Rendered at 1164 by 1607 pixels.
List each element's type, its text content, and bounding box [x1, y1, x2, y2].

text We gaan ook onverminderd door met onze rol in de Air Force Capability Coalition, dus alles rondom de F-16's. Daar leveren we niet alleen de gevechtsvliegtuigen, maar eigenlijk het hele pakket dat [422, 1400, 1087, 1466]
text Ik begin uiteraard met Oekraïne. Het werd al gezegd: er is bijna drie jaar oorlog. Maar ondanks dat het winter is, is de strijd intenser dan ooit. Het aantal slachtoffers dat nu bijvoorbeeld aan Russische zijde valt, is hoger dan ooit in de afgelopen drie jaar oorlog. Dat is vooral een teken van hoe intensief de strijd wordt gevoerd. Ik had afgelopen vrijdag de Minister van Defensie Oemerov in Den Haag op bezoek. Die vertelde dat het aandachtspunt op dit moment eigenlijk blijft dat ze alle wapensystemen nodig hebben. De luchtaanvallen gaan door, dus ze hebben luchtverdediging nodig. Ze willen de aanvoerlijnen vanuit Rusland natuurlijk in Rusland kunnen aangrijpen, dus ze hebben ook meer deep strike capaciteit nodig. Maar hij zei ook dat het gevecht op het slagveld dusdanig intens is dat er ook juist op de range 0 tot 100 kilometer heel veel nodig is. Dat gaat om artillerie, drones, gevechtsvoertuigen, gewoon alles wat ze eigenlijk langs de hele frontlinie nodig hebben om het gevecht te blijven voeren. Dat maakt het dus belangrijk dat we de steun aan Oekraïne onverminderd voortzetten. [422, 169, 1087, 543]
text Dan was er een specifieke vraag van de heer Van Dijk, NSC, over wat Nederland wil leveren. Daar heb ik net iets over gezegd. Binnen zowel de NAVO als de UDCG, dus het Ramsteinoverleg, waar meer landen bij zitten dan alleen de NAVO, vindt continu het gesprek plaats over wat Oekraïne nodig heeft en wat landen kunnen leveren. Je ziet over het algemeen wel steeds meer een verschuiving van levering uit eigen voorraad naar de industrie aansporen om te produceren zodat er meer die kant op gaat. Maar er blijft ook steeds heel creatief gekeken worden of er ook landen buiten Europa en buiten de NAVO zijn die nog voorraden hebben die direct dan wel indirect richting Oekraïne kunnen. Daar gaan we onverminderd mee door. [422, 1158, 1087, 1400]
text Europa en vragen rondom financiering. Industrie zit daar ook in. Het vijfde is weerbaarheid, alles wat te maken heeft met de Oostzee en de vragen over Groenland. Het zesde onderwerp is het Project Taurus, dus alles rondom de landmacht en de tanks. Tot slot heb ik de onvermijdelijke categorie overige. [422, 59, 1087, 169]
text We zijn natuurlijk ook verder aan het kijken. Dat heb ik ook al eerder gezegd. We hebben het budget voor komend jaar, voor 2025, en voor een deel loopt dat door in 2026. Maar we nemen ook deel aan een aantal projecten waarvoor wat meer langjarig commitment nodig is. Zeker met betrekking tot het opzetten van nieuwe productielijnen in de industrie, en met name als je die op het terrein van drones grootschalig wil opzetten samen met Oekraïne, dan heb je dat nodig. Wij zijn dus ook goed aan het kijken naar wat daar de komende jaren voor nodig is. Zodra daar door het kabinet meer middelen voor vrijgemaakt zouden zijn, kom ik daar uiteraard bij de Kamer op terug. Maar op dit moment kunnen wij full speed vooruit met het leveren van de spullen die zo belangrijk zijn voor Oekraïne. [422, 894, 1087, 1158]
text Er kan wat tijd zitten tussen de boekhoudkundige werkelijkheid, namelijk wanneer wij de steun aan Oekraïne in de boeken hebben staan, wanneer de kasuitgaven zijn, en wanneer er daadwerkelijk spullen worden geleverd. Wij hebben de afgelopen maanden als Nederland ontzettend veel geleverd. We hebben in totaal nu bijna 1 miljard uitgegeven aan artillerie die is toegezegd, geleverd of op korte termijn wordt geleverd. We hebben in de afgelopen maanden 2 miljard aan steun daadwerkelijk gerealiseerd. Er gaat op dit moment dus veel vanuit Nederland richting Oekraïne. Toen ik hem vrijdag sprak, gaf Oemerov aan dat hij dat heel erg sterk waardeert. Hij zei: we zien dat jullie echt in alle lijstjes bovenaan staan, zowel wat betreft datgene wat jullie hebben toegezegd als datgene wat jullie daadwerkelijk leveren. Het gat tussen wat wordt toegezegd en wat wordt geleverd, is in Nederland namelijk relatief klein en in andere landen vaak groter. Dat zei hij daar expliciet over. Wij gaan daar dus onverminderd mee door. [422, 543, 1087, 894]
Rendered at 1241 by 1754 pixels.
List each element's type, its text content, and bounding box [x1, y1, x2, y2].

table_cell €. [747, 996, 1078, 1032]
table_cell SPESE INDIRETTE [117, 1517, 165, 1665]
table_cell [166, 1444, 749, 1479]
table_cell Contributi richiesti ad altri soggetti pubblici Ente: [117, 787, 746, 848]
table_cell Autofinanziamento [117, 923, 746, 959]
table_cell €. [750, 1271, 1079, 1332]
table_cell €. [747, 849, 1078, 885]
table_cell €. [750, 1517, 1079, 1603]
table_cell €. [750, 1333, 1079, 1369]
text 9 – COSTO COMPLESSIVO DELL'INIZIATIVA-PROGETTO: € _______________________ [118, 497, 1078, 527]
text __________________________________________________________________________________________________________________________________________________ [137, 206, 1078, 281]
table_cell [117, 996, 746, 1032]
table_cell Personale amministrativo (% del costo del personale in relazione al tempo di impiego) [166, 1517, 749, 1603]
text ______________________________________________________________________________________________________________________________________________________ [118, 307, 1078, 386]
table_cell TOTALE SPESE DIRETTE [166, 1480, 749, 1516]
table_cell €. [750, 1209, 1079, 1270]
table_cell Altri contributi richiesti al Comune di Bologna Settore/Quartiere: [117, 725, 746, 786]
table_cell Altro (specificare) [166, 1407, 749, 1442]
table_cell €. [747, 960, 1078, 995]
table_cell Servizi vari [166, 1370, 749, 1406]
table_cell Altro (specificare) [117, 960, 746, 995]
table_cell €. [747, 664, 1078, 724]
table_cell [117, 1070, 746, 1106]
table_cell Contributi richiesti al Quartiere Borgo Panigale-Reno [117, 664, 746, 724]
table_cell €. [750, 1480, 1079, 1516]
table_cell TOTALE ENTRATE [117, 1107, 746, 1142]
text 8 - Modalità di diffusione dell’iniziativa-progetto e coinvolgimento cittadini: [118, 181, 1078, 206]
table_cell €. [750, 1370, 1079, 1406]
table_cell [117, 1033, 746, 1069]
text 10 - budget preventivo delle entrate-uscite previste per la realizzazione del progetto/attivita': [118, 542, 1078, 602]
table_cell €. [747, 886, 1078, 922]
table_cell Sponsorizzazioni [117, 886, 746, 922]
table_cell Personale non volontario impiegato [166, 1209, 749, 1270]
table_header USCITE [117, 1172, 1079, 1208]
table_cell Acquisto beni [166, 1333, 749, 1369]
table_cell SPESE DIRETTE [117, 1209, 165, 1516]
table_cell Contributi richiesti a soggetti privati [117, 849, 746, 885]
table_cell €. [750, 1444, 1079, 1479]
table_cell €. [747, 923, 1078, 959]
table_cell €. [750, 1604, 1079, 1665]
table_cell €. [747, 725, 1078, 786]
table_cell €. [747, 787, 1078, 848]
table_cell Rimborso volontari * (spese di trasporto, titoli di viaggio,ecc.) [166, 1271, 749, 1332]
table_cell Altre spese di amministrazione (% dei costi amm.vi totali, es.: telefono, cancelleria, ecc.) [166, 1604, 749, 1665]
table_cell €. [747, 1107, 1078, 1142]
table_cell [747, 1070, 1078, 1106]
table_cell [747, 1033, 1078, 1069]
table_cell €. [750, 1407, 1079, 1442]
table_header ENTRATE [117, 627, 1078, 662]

- - -

[La consigne] Relevez toutes les lignes ci-dessus qui contiennent la chaîne « Rendered ». Respectez les majuscules et les minuscules.

[Résultat obtenu]
Rendered at 1164 by 1607 pixels.
Rendered at 1241 by 1754 pixels.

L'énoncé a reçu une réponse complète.